While it's easy to rally round the green benefits of more efficient power supplies, the CEA objected to the mandates' do-or-die timing. The group argued that consumer electronics makers can't circumvent the processes required to get power supplies properly tested and certified.
Power-supply manufacturers may have been on notice that the standards were coming, but few wanted to design products based on draft standards, risking the possibility of multiple reworks. Manufacturers need time to build and test products for compliance. The CEA was petitioning for a full-year extension. The CEC agreed to six months.
"We have broad concerns, such as the use of outdated data, to justify California's regulations for consumer audio and video products, as well as concerns about how these regulations could undermine the broadly successful Energy Star program," said CEA president Gary Shapiro. "We also have specific issues with the Commission's regulations, including proposed effective dates, reporting requirements, and regulations for products that do not yet exist."
The CEC modified the mandate to exempt medical devices because the FDA requires an even lengthier testing and approval process. Further, the CEC agreed that devices could be tested at 115 V only, departing from the Energy Star international spec that requires testing at 115 and 230 V. Products tested and compliant at 115 V will be marked as such.
The technology to meet the CEC regulations is ready for design-in. Power Integrations' Tiny Switch-III offers 50-mW no-load power consumption, which is 10 times more efficient than the California requirement. The TinySwitch-III features a 700-V MOSFET alongside low-voltage control circuitry on a monolithic IC.

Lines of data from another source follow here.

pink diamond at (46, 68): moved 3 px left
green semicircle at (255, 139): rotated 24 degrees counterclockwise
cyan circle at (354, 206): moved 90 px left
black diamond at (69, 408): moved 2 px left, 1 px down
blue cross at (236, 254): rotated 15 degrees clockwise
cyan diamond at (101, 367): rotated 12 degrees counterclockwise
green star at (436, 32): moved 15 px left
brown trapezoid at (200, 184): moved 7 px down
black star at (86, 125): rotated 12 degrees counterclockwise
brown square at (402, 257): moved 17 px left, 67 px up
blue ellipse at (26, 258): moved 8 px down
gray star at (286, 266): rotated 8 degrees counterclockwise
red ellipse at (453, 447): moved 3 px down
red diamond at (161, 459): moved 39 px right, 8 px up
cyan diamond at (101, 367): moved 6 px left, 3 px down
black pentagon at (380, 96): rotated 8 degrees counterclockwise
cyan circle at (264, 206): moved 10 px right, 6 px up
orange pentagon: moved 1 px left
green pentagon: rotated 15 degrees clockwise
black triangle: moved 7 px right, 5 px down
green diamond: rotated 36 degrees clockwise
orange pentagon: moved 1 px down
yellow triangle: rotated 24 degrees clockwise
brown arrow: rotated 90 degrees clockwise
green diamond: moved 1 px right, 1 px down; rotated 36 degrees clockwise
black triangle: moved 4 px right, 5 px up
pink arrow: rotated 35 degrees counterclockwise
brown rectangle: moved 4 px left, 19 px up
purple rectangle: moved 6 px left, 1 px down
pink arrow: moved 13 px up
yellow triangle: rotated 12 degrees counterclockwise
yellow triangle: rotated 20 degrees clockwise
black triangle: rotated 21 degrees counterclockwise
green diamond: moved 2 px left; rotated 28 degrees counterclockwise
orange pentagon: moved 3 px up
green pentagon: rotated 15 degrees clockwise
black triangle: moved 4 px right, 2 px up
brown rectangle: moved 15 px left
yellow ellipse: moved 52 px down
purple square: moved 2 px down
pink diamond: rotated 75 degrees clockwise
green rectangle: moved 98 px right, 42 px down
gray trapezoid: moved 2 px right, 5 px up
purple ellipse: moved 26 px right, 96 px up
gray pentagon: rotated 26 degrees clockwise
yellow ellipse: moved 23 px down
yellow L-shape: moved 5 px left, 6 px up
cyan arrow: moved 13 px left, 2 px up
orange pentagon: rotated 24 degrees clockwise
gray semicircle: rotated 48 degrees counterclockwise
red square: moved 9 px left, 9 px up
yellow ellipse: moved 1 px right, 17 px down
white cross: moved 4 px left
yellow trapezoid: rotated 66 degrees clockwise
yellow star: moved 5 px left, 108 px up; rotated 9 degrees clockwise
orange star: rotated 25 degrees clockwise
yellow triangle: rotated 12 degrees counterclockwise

International Rectifier's SmartRectifier ICs for ac-dc power converters increase overall system efficiency by 1% while reducing MOSFET temperature 10°C. The IR1167 works independently from the primary control. It can operate in low-power "burst modes" to enable 1-W standby and comply with the CEC's 80Plus standard.
BIG SCREEN, BIG POWER
One of IR's targets for the SmartRectifier is TV power supplies. The rapid "supersizing" trend in this market could have a greater impact on national electric consumption than consumers (or designers) might realize.
According to a study prepared by Ecos Consulting for the Natural Resources Defense Council, higher-resolution televisions (particularly plasma TVs), can consume two to three times the power of similar-sized CRTs. And while per-set power consumption is growing, the number of TVs and the hours Americans spend in front of them also continue to rise.
By 2010, TVs will outnumber the population. Ecos estimates that U.S. TVs use over 46 billion kWh every year, or more than 1% of all U.S. electricity. The NRDC recommended last year that Energy Star specs be revised to compute average standby and active-mode power consumption, noting that the average household's TVs and associated electronics consume 1200 kWh per year (see the figure). That's more than10% of the average household's annual electricity bill (and more than Energy Star-rated appliances like refrigerators and washing machines).
With properly written specs, power-efficiency regulations can be a win/win/win for government, consumers, and the electronics industry. To make it work, specs have to make sense to power-supply designers, and deadlines need to give manufacturers the time to design-in the latest technologies.